Awareness is the key to reaching the top of the seemingly insurmountable heap of butts. Most smokers do not realize that their butts are litter and once aware, they can easily stop their harmful and unacceptable habit. The success in our town inspired us to write to all beaches in Florida, and then to all governors of coastal states. “No Butts About It” was spreading. Working as a team, we accomplished a lot and motivated each other to keep moving forward on our campaign.

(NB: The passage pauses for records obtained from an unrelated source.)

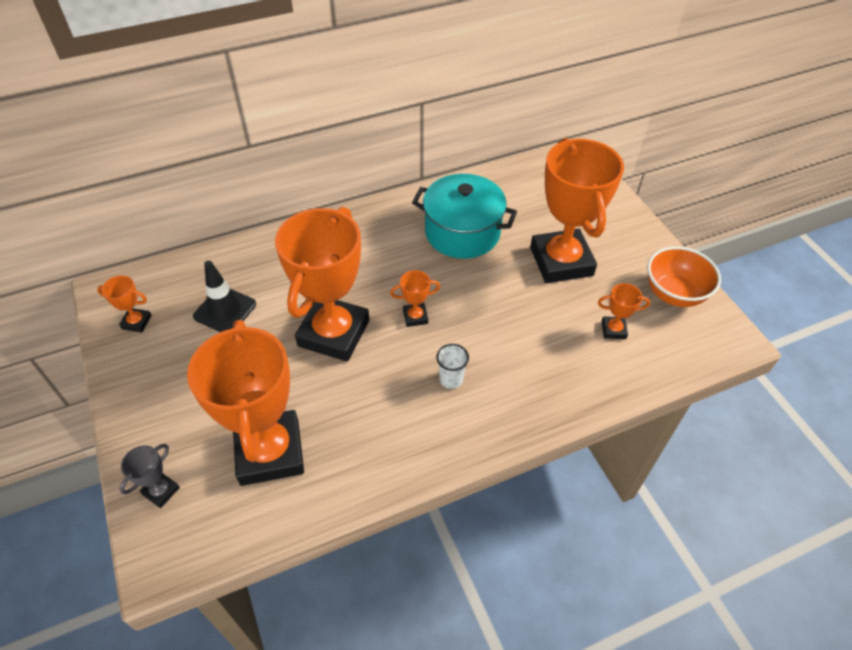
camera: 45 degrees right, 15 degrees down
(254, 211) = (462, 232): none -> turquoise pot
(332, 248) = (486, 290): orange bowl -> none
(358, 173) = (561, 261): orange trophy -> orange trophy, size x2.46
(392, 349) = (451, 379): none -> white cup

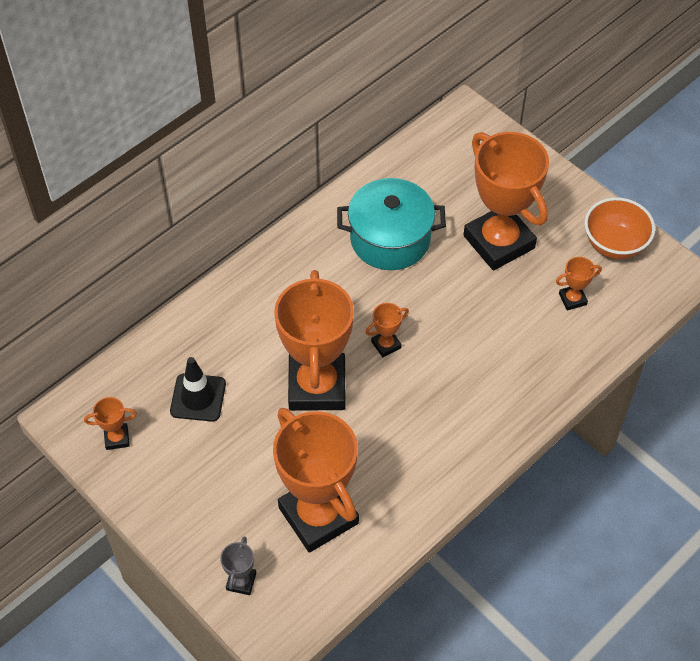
camera: 20 degrees left, 5 degrees up
(451, 379) = (447, 395): white cup -> none

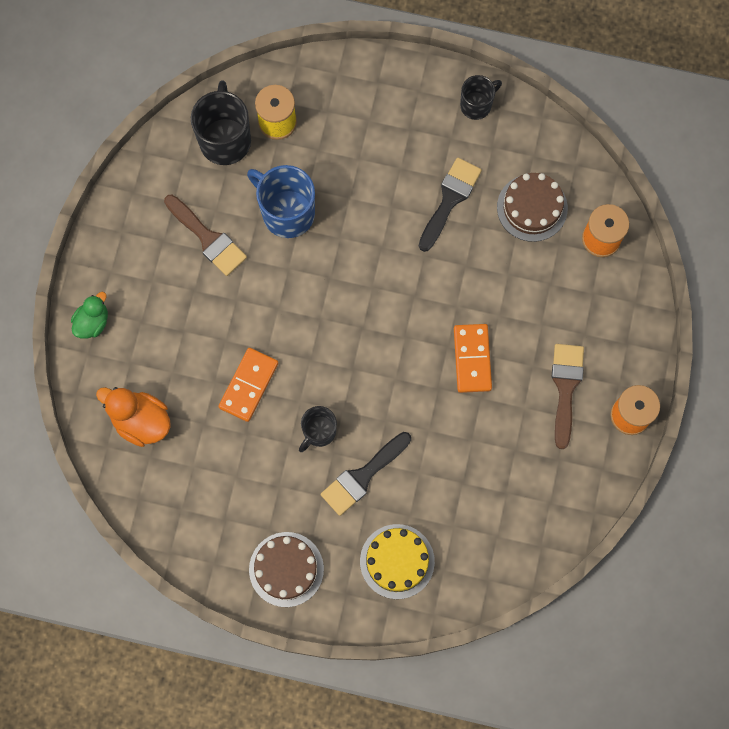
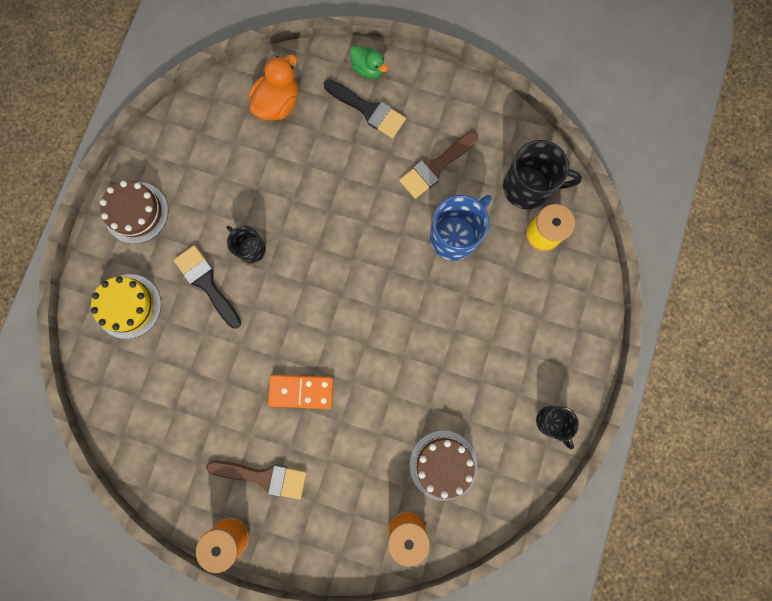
camera: 95 degrees right, 5 degrees up
(248, 385) = (299, 192): orange domino -> none
(450, 199) = (457, 386): black brush -> black brush (368, 110)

In 1998, my family moved to Connecticut, and we were surprised to realize that cigarette butts littered not only beaches, but also sidewalks, trails, parks, and places common in every state. In Florida we were so focused on our beach-cleaning responsibility that we didn’t completely consider the other places that cigarette butts litter. Once we were in another state, in new surroundings, the pervasiveness of the litter became obvious. We had been too specific in limiting our solution to only the beach. We quickly modified our beach-specific poster to depict the entire globe hollowed out and used as an ashtray. Our letter-writing continued to reach new groups - government departments, parks, downtown preservation districts, etc. We learned how to create a website, which gave the “No Butts About It” campaign the ability to raise awareness internationally. Currently, “No Butts About It” is being used to reduce cigarette butt litter in 48 states as well as on every inhabited continent on earth! “No Butts About It” has been recognized by U.S. Presidents, we have collaborated with Keep America Beautiful, and we have been part of international coalitions. We have also been the impetus for legislation in the Connecticut State Legislature through Connecticut State Senator Joseph Crisco, and we are hoping to soon collaborate with U.S. Senator Joseph Lieberman on national legislation that would require a warning on cigarette packages to dispose of butts properly.

When a person is motivated to take action, no matter how young or old, he can change the world. The students of a school in Hamden, Connecticut drew their own awareness posters for earth day; the Parks and Recreation Department in Georgia, as well as the National Parks Service in Acadia, Maine, use “No Butts About It” to clean their beautiful terrain; Clean Virginia Waterways has handed out our materials to tens of thousands of visitors; an individual in upstate New York has made her jeep club more aware; a third grader has informed his classmates; international collaborations are creating a united front to tackle cigarette butt litter; teachers and CEO?, insurance agents and park rangers, students and leaders of international campaigns, boy scouts and restaurant owners, landlords and presidents of non-profit organizations, and all types of individuals have helped make “No Butts About It” a success throughout the world. Hanging our poster, handing out our fact sheet, creating a presentation or original poster, conducting a clean-up, or simply learning about the problem and making one friend aware helps. Each person can make a difference by acting. The common sight of one tiny littered cigarette butt motivated us to change an unacceptable and harmful habit. We haven't stopped, and we are making a difference. You can, too!